Tool Provider — Agent calls tools/list to discover available tools, then tools/call to invoke them; MCP Tool Server returns structured results


Participants

Participant Role
Agent (MCP Client) Discovers and invokes tools; treats them as black boxes
MCP Tool Server Hosts tool implementations; exposes tools/list and tools/call endpoints
Tools Individual capability implementations (functions, API wrappers, scripts)

Sample Code

Runnable implementation: samples/python/context/tool_provider.py

# MCP Tool Server exposing web search and code execution
from mcp.server import Server
from mcp import types
import subprocess, httpx

app = Server("capability-server")

@app.list_tools()
async def list_tools() -> list[types.Tool]:
    return [
        types.Tool(
            name="search_web",
            description="Search the web and return top results as text",
            inputSchema={
                "type": "object",
                "properties": {"query": {"type": "string", "description": "Search query"}},
                "required": ["query"],
            },
        ),
        types.Tool(
            name="run_python",
            description="Execute Python code in a sandbox and return stdout",
            inputSchema={
                "type": "object",
                "properties": {"code": {"type": "string", "description": "Python code to run"}},
                "required": ["code"],
            },
        ),
    ]

@app.call_tool()
async def call_tool(name: str, arguments: dict) -> list[types.TextContent]:
    if name == "search_web":
        async with httpx.AsyncClient() as client:
            resp = await client.get(
                "https://api.search.example.com/search",
                params={"q": arguments["query"]},
            )
            return [types.TextContent(type="text", text=resp.json()["results"][0]["text"])]

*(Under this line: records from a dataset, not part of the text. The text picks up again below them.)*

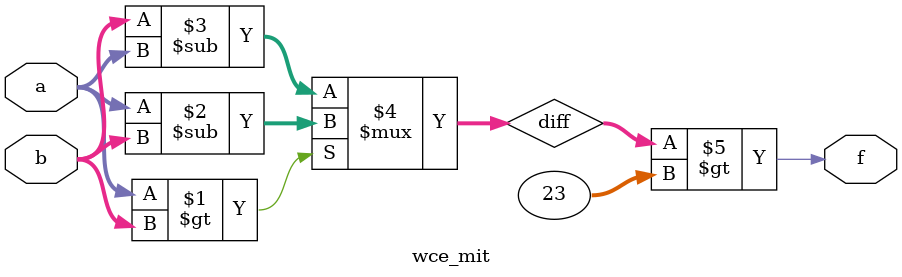
<source format=v>
module wce_mit(a, b, f);
parameter _bit = 9;
parameter wce = 23;
input [_bit - 1: 0] a;
input [_bit - 1: 0] b;
output f;
wire [_bit - 1: 0] diff;
assign diff = (a > b)? (a - b): (b - a);
assign f = (diff > wce);
endmodule

</source>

    if name == "run_python":
        result = subprocess.run(
            ["python", "-c", arguments["code"]],
            capture_output=True, text=True, timeout=10
        )
        return [types.TextContent(type="text", text=result.stdout)]

Consequences

  • ✅ Agents are completely decoupled from tool implementations (F10)
  • ✅ Tools can be versioned, replaced, or mocked independently of agents (F11)
  • ✅ Any MCP-compatible agent can use any MCP tool server — framework agnostic (F10)
  • ❌ Tool schemas must be carefully designed; poor descriptions and schemas confuse LLMs (F11)
  • ❌ Tool explosion — too many tools in tools/list degrades agent performance and decision-making (F5)
  • ❌ Tool calls add round-trip latency compared to in-process function calls
  • ❌ Each tool is an integration point that must be secured and versioned (F7, F11)

When to Avoid

  • When the capability can be expressed as a static context injection — don't add tool infrastructure for read-only lookups.
  • When every call requires the same tool with the same arguments — inline the logic.

Failure Modes Mitigated

Per FAILURE-MAP.md:

  • FM-1.2 Disobey role specification ◐ — scoped tool exposure limits an agent to tools appropriate for its role.
  • FM-2.3 Task derailment ◐ — tool schema validation prevents the agent from calling tools with malformed arguments.

Known Uses

  • Claude Desktop / Claude.ai — MCP tool servers expose file system, databases, and APIs as tools that Claude invokes during conversation.
  • LangChain Tools — the LangChain @tool decorator and StructuredTool follow the same interface pattern as MCP tools.
  • OpenAI Function Calling — the original popularization of structured tool invocation by LLMs; MCP generalizes this across providers.

Related Patterns

  • complements Least-Privilege Tool Scope — Tool Provider defines the available tools; Least-Privilege scopes which agent gets which subset.
  • complements Context Injection — tools provide dynamic capability; context injection provides static knowledge.
  • used-by Magentic Orchestration — specialists in Magentic are typically tool-equipped agents.